Monday, April 7, 2014

PLATO’S PROBLEM


In the last entry, I brought attention to the linguistic aspect of Plato’s theory of knowledge and perception, promising to devote a separate entry to what Noam Chomsky calls ‘Plato’s problem.’ In his 1988 Lectures on Language and Problems of Knowledge, he begins by posing four central questions arising in the study of language-- 1. What do we know when we are able to speak and understand a language?-- 2. How is this language acquired?-- 3. How do we use this knowledge?-- 4. What are the physical mechanisms, involved in the representation, acquisition, and use of this knowledge?

Of these four questions, discussed in some detail in my entry Language And Problems Of Knowledge, in the Philosophy section, only the question #2 is specifically addressing the so-called Plato’s problem. Leaving it together with the rest of the four such questions with the said entry, I shall here outline the problem proper, and only in  so far as it relates to Plato and his theory of knowledge and perception.

In summary (taken from Chomsky’s authorized website), Plato’s Problem is the term given by Chomsky to the gap between knowledge and experience. It presents the question of how we account for our knowledge, when environmental conditions seem to be an insufficient source of information. It is used in linguistics to refer to the “argument from poverty of the stimulus” (APS). In a more general sense, Plato’s Problem refers to the problem of explaining a lack of input. Solving Plato’s Problem involves explaining the gap between what one “knows” and the apparent lack of substantive input from one’s experience (the environment). Plato’s Problem is most clearly illustrated in the Meno Dialogue where Socrates shows that an uneducated boy still understands geometric principles.

The dialogue begins with Meno asking Socrates whether virtue can be taught. Socrates responds by stating that he doesn’t know the definition of virtue. Meno replies by stating the characteristics of a virtuous man, to which Socrates responds that these characteristics may be the by-products of virtuousness, but they by no means define virtue. Meno is obliged to agree; to wit, he tries to modify his explanation of virtue. Socrates counters each attempt by pointing to inconsistencies and circular arguments.

Meno seems to commit two fallacies when trying to define virtue. He either defines it using some form of the word itself, or he defines it using other words, which are themselves in need of definitions. Eventually, Meno is led to confess his shortcomings, as he tries to define the enigmatic term. Socrates claims that the definition of virtue must consist of common terms and concepts that are clearly understood by those in the discussion.

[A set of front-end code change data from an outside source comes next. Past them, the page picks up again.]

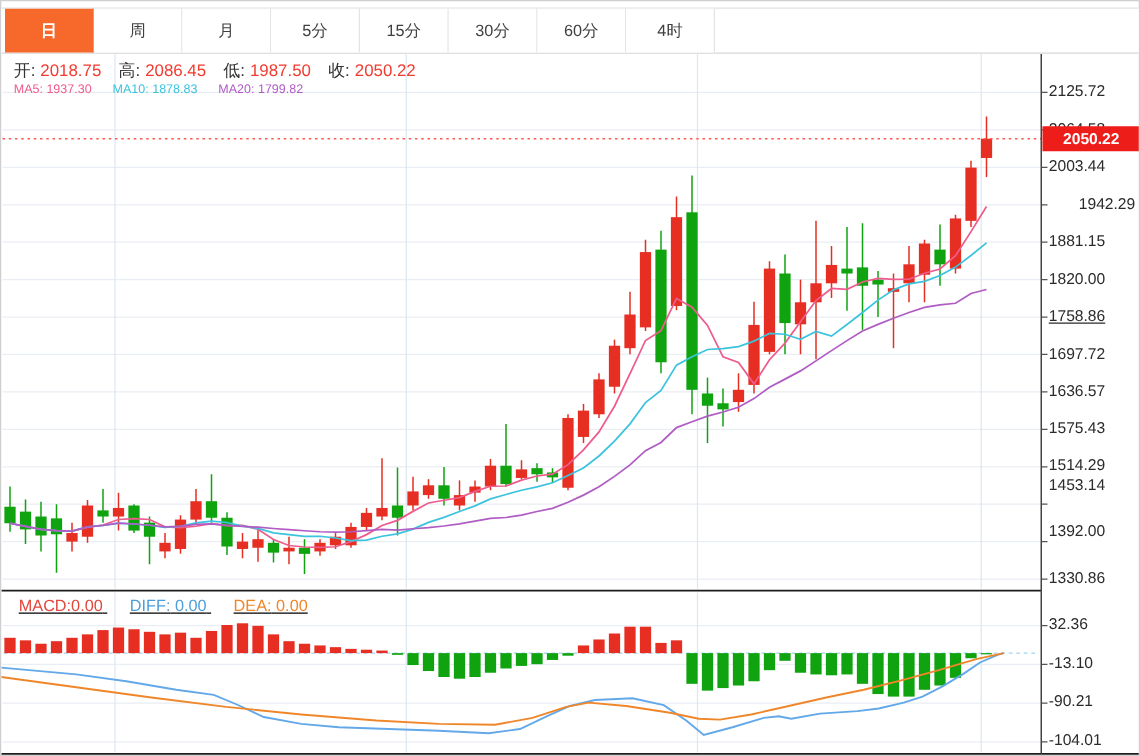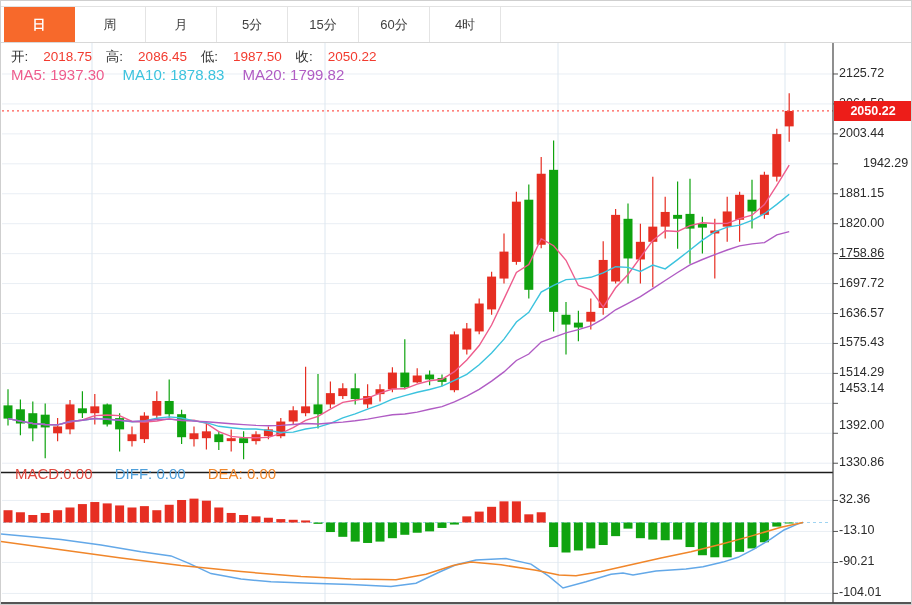--- a/index.html
+++ b/index.html
@@ -8,40 +8,41 @@
   .tabbar{position:absolute;top:5px;left:0;right:0;height:37px;background:#fff;border-top:1px solid #e2e2e2;
           border-bottom:1px solid #d8d8d8;display:flex;padding-left:3px;z-index:3;box-sizing:border-box;}
   .tab{width:70px;text-align:center;line-height:35px;font-size:13px;color:#404040;background:#fff;
        border-right:1px solid #e4e4e4;cursor:pointer;user-select:none;}
   .tab.active{background:#f7692b;color:#fff;border-right-color:#f7692b;font-weight:bold;}
   svg#chart{position:absolute;left:0;top:0;z-index:1;}
   .overlay{position:absolute;z-index:3;white-space:nowrap;}
   .ohlc-row{left:10px;top:47px;font-size:13.5px;color:#333;}
   .ohlc-row .lbl{color:#333;margin-left:10px;}
   .ohlc-row .lbl:first-child{margin-left:0;}
-  .ohlc-row .val{color:#f23b2f;margin-left:15px;}
-  .ma-row{left:10px;top:65px;font-size:15px;}
+  .ohlc-row .val{color:#f23b2f;margin-left:4px;}
+  .ma-row{left:10px;top:65px;font-size:10px;}
   .ma5{color:#ee5c8d;} .ma10{color:#3cc3de;margin-left:14px;} .ma20{color:#b05cc4;margin-left:14px;}
-  .macd-row{left:14px;top:464px;font-size:15px;}
+  .macd-row{left:14px;top:476px;font-size:13px;text-decoration:underline;}
   .macd-t{color:#e0483e;} .diff-t{color:#4d9fdb;margin-left:18px;} .dea-t{color:#f0862a;margin-left:18px;}
   .axis-label{position:absolute;left:838px;width:72px;font-size:12.5px;color:#2b2b2b;z-index:2;}
   .price-badge{position:absolute;left:833px;width:78px;height:20px;background:#ed1d19;color:#fff;
                font-size:12.5px;font-weight:bold;text-align:center;line-height:20px;z-index:4;}
 </style>
 </head>
 <body>
 
 <div class="app">
 
   <div class="tabbar" id="tabbar">
       <div class="tab active">日</div>
       <div class="tab">周</div>
       <div class="tab">月</div>
       <div class="tab">5分</div>
       <div class="tab">15分</div>
+      <div class="tab">30分</div>
       <div class="tab">60分</div>
       <div class="tab">4时</div>
     </div>
 
   <svg id="chart" width="912" height="605" viewBox="0 0 912 605">
       <line x1="1" y1="72.98837528604129" x2="831" y2="72.98837528604129" stroke="#e9eef4" stroke-width="1"></line>
       <line x1="832" y1="72.98837528604129" x2="837" y2="72.98837528604129" stroke="#555555" stroke-width="1"></line>
       <line x1="1" y1="102.92878718535474" x2="831" y2="102.92878718535474" stroke="#e9eef4" stroke-width="1"></line>
       <line x1="832" y1="102.92878718535474" x2="837" y2="102.92878718535474" stroke="#555555" stroke-width="1"></line>
       <line x1="1" y1="132.86919908466817" x2="831" y2="132.86919908466817" stroke="#e9eef4" stroke-width="1"></line>

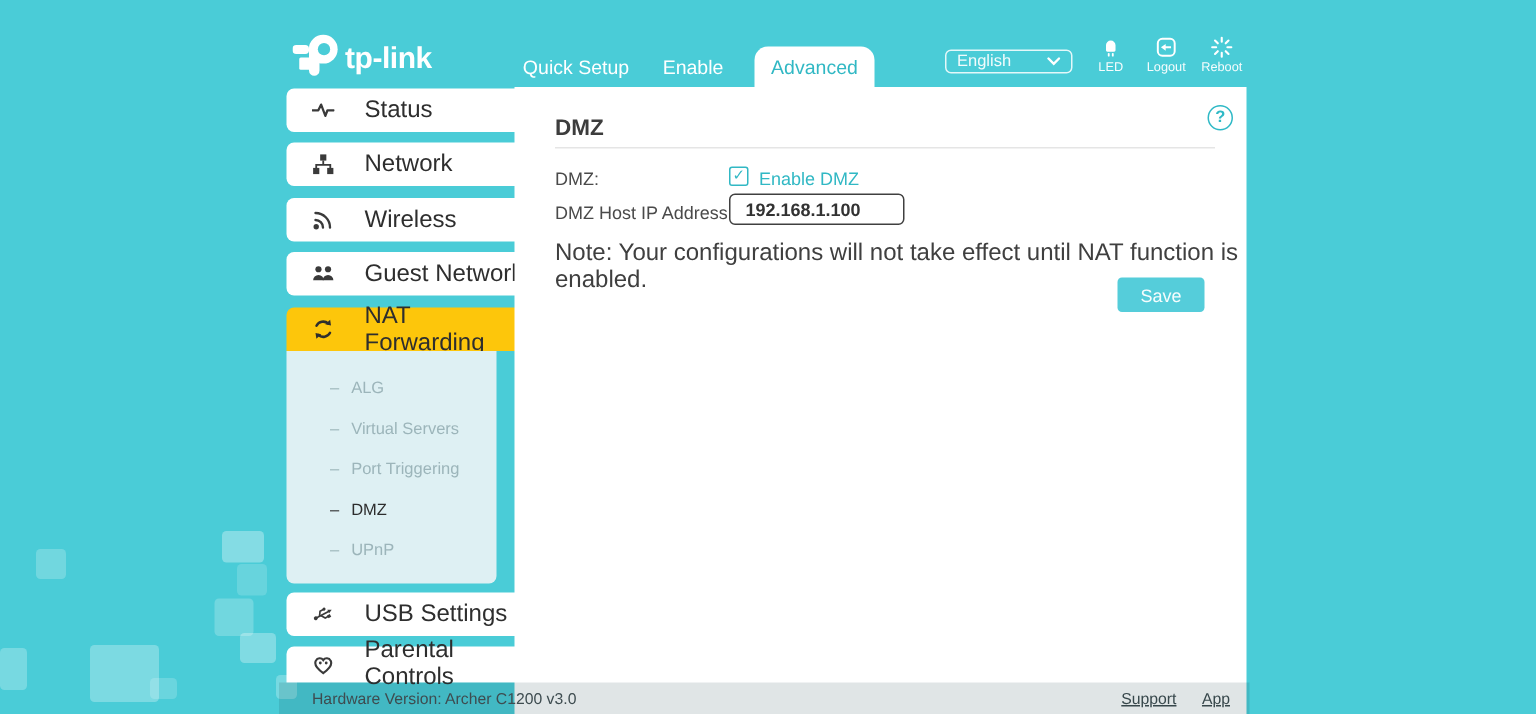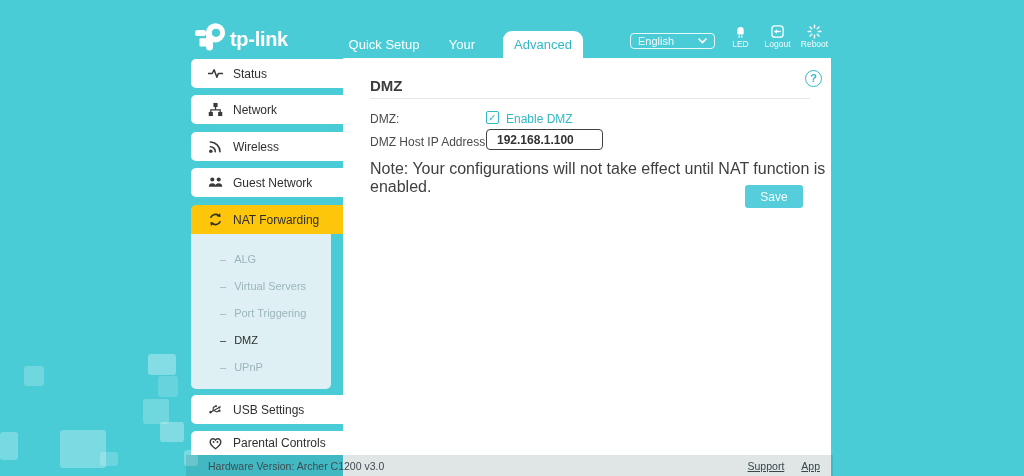--- a/index.html
+++ b/index.html
@@ -15,21 +15,21 @@
   .brand { position:absolute; left:230px; top:28px; color:#fff; font-size:20px; font-weight:700; letter-spacing:-0.3px; }
   .tab { position:absolute; top:31px; height:27px; line-height:27px; text-align:center; font-size:13px; color:#fff; cursor:pointer; }
   .tab-qs { left:338px; width:92px; }
   .tab-basic { left:432px; width:60px; }
   .tab-adv { left:503px; width:80px; background:#fff; border-radius:9px 9px 0 0; color:#31b8c4; }
   .lang { position:absolute; left:630px; top:33px; width:85px; height:16px; border:1.5px solid rgba(255,255,255,.85); border-radius:4px; display:flex; align-items:center; justify-content:space-between; padding:0 7px; color:rgba(255,255,255,.92); font-size:11px; cursor:pointer; }
   .hdr-actions { position:absolute; left:722px; top:24px; display:flex; }
   .hdr-action { width:37px; display:flex; flex-direction:column; align-items:center; gap:0; color:rgba(255,255,255,.95); font-size:8.5px; cursor:pointer; }
 
   
-  .side-card { position:absolute; left:191px; width:159px; height:29px; background:#fff; border-radius:5px; display:flex; align-items:center; gap:10px; padding-left:17px; font-size:12px; color:#2e2e2e; cursor:pointer; }
+  .side-card { position:absolute; left:191px; width:159px; height:29px; background:#fff; border-radius:5px; display:flex; align-items:center; gap:20px; padding-left:17px; font-size:16px; color:#2e2e2e; cursor:pointer; }
   .side-card.nat { background:#fdc60b; border-radius:5px 5px 0 0; }
   .side-card.clip { height:24px; border-radius:5px 5px 0 0; }
   .submenu { position:absolute; left:191px; top:234px; width:140px; height:155px; background:#def0f3; border-radius:0 0 5px 5px; padding-top:11px; }
   .sub-item { height:27px; display:flex; align-items:center; gap:8px; padding-left:29px; font-size:11px; color:#9cb5ba; cursor:pointer; }
   .sub-item.active { color:#2d2d2d; }
 
   
   .content { position:absolute; left:343px; top:58px; width:488px; height:418px; background:#fff; }
   .page-title { position:absolute; left:27px; top:19px; font-size:15px; font-weight:600; color:#3d3d3d; }
   .rule { position:absolute; left:27px; right:21px; top:40px; height:1px; background:#e5e5e5; }
@@ -70,21 +70,21 @@
       <circle cx="20.5" cy="10.8" r="9.6" fill="#fff"></circle>
       <path d="M11 10.8 h7 v14.2 a3.5 3.5 0 0 1 -7 0 z" fill="#fff"></path>
       <circle cx="21" cy="10.8" r="4.1" fill="#4accd7"></circle>
       <rect x="0" y="8" width="11" height="6" rx="2.5" fill="#fff"></rect>
       <rect x="4.5" y="16.3" width="8.2" height="8.2" rx="1" fill="#fff"></rect>
     </svg>
   </div>
   <div class="brand">tp-link</div>
 
   <div class="tab tab-qs">Quick Setup</div>
-  <div class="tab tab-basic">Your</div>
+  <div class="tab tab-basic">Enable</div>
   <div class="tab tab-adv">Advanced</div>
 
   <div class="lang">
     <span>English</span>
     <span>
       <svg width="9" height="6" viewBox="0 0 9 6">
           <polyline points="1,1 4.5,4.5 8,1" fill="none" stroke="#fff" stroke-width="1.6" stroke-linecap="round"></polyline>
         </svg>
     </span>
   </div>

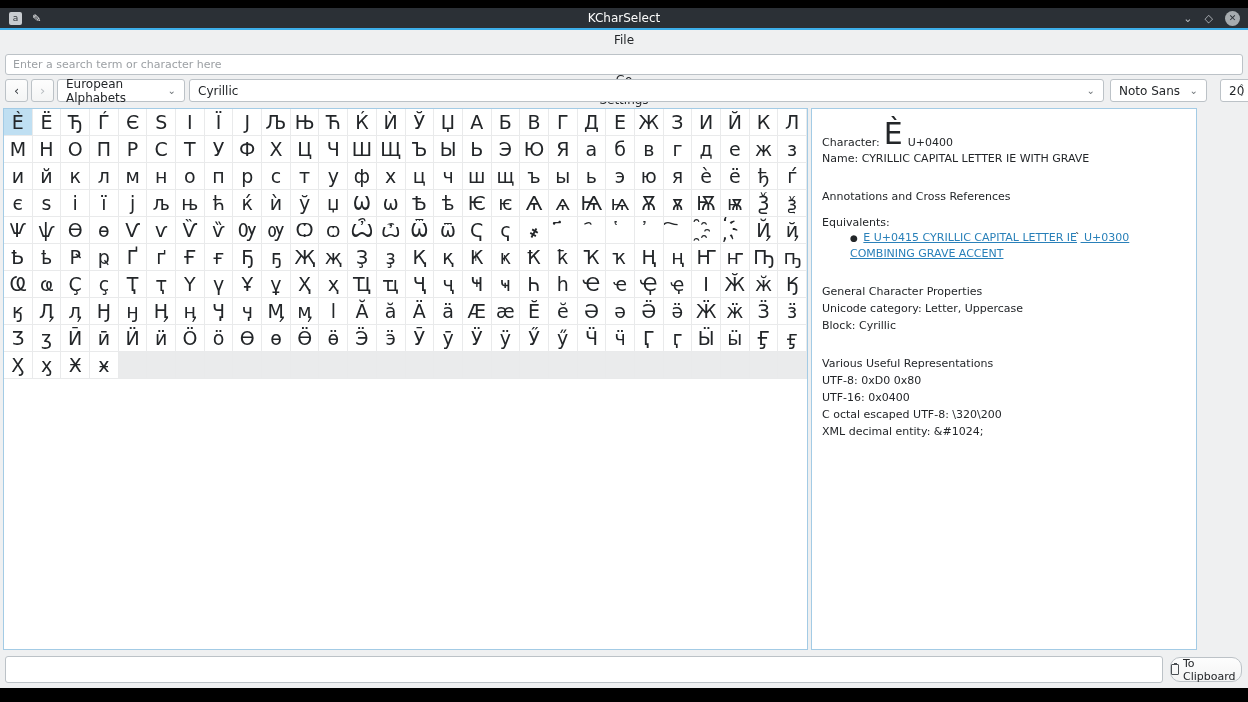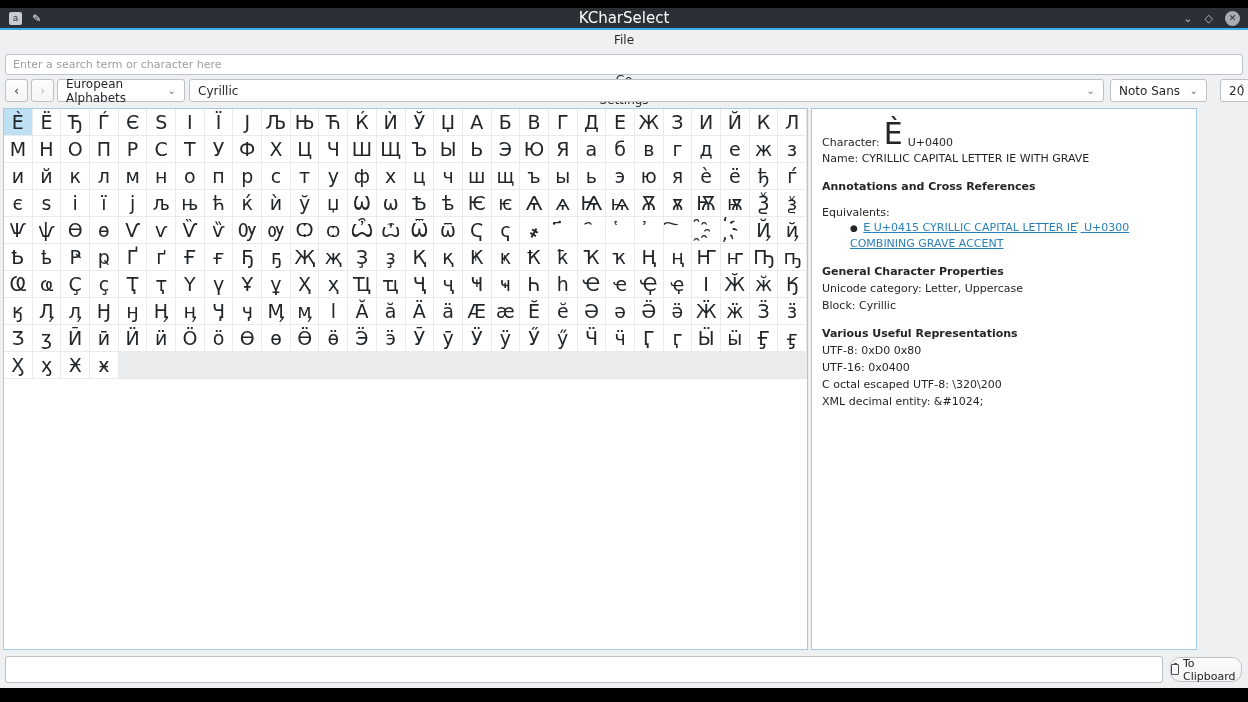--- a/index.html
+++ b/index.html
@@ -4,21 +4,21 @@
 <style>
   * { margin:0; padding:0; box-sizing:border-box; }
   html,body { width:1248px; height:702px; background:#000; font-family:"DejaVu Sans", sans-serif; overflow:hidden; }
   #window { position:absolute; left:0; top:8px; width:1248px; height:680px; background:#eff0f1; }
 
   
   .titlebar { position:absolute; left:0; top:0; width:100%; height:20px; background:#2b3036; display:flex; align-items:center; }
   .titlebar-accent { position:absolute; left:0; top:20px; width:100%; height:2px; background:#3daee9; }
   .app-icon { width:13px; height:13px; margin-left:9px; background:#c8ccd0; border-radius:2px; display:flex; align-items:center; justify-content:center; font-size:9px; color:#31363b; }
   .pin-icon { margin-left:10px; color:#e8eaec; font-size:11px; transform:rotate(40deg); }
-  .win-title { position:absolute; left:0; right:0; text-align:center; color:#fcfcfc; font-size:15px; }
+  .win-title { position:absolute; left:0; right:0; text-align:center; color:#fcfcfc; font-size:12px; }
   .win-btns { position:absolute; right:8px; top:0; height:20px; display:flex; align-items:center; gap:12px; }
   .wb { color:#b9bec3; font-size:11px; line-height:1; cursor:default; }
   .wb-close { width:15px; height:15px; border-radius:50%; background:#a6abaf; color:#2b3036; display:flex; align-items:center; justify-content:center; font-size:9px; font-weight:bold; }
 
   
   .menubar { position:absolute; left:0; top:22px; width:100%; height:22px; display:flex; align-items:center; background:#eff0f1;flex-direction:column; }
   .menu-item { font-size:12px; color:#232629; padding:3px 10px; }
   .menu-item:first-child { margin-left:0px; }
 
   
@@ -39,21 +39,21 @@
   .grid-panel { position:absolute; left:3px; top:100px; width:805px; height:542px; background:#fff; border:1px solid #a3cbe5; overflow:hidden; }
   .char-grid { display:grid; grid-template-columns:repeat(28,1fr); }
   .cell { height:27px; border-right:1px solid #e9eaeb; border-bottom:1px solid #e9eaeb; display:flex; align-items:center; justify-content:center; font-size:19px; color:#232629; background:#fff; overflow:hidden; }
   .cell.empty { background:#eaebec; }
   .cell.selected { background:#bfdff2; }
 
   .detail-panel { position:absolute; left:811px; top:100px; width:386px; height:542px; background:#fff; border:1px solid #a3cbe5; padding:8px 10px; font-size:11px; color:#232629; overflow:hidden; }
   .char-line { display:flex; align-items:flex-end; margin-top:2px; }
   .big-char { font-size:30px; line-height:30px; margin:0 5px 0 4px; }
   .d-line { margin-top:3px; line-height:14px; }
-  .d-head { font-weight:bold; margin-top:14px; line-height:14px; }
+  .d-head { font-weight:normal; margin-top:24px; line-height:14px; }
   .d-sub { margin-top:12px; line-height:14px; }
   .equiv-item { margin-left:28px; line-height:15px; }
   .equiv-item .bullet { color:#232629; margin-right:2px; font-size:9px; }
   .detail-panel a { color:#2980b9; text-decoration:underline; }
 
   
   .footer-input { position:absolute; left:5px; top:648px; width:1158px; height:27px; border:1px solid #bcc2c7; border-radius:3px; background:#fff; font-size:12px; padding:0 7px; font-family:"DejaVu Sans", sans-serif; }
   .clip-btn { position:absolute; left:1170px; top:649px; width:72px; height:25px; border:1px solid #bcc2c7; border-radius:10px; background:linear-gradient(#fdfdfd,#f3f4f4); font-size:11px; color:#232629; display:flex; align-items:center; justify-content:center; gap:4px; }
   .clip-glyph { width:9px; height:11px; border:1px solid #4a4f54; border-radius:1px; position:relative; }
   .clip-glyph:before { content:""; position:absolute; left:2px; top:-2px; width:3px; height:2px; background:#4a4f54; }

The key point in the dialogue arrives when Socrates tells Meno that there is no such thing as teaching, but only a recollection of knowledge from past lives, or anamnesis. Socrates can demonstrate this by showing that one of Meno’s servants, a slave boy, knows geometric principles, although he is uneducated. Socrates states that he will teach the boy nothing, only ask him questions to assist the process of recollection. He is asking the boy a series of questions about the size and length of lines and squares, using visual diagrams to aid the boy in understanding the questions. The culmination of this part of the dialogue is that, though the boy has never been taught any geometry, he knows the Pythagorean Theorem. How does the servant know it without having ever been taught? The suggestion is essentially, that people have innate knowledge. This is derived from Socrates’ belief that one’s soul has existed in past lives, and knowledge is transferred from those lives to the current one. These were revealed in a former state of existence and are recovered by the reminiscence (anamnesis) or association from sensible things. The claim is therefore that one does not need to know what knowledge is before gaining knowledge, but, rather, one has a wealth of knowledge before ever gaining any experience.

…Kant obviously knew what he was talking about when he insisted on the existence of a priori knowledge. He had read Plato!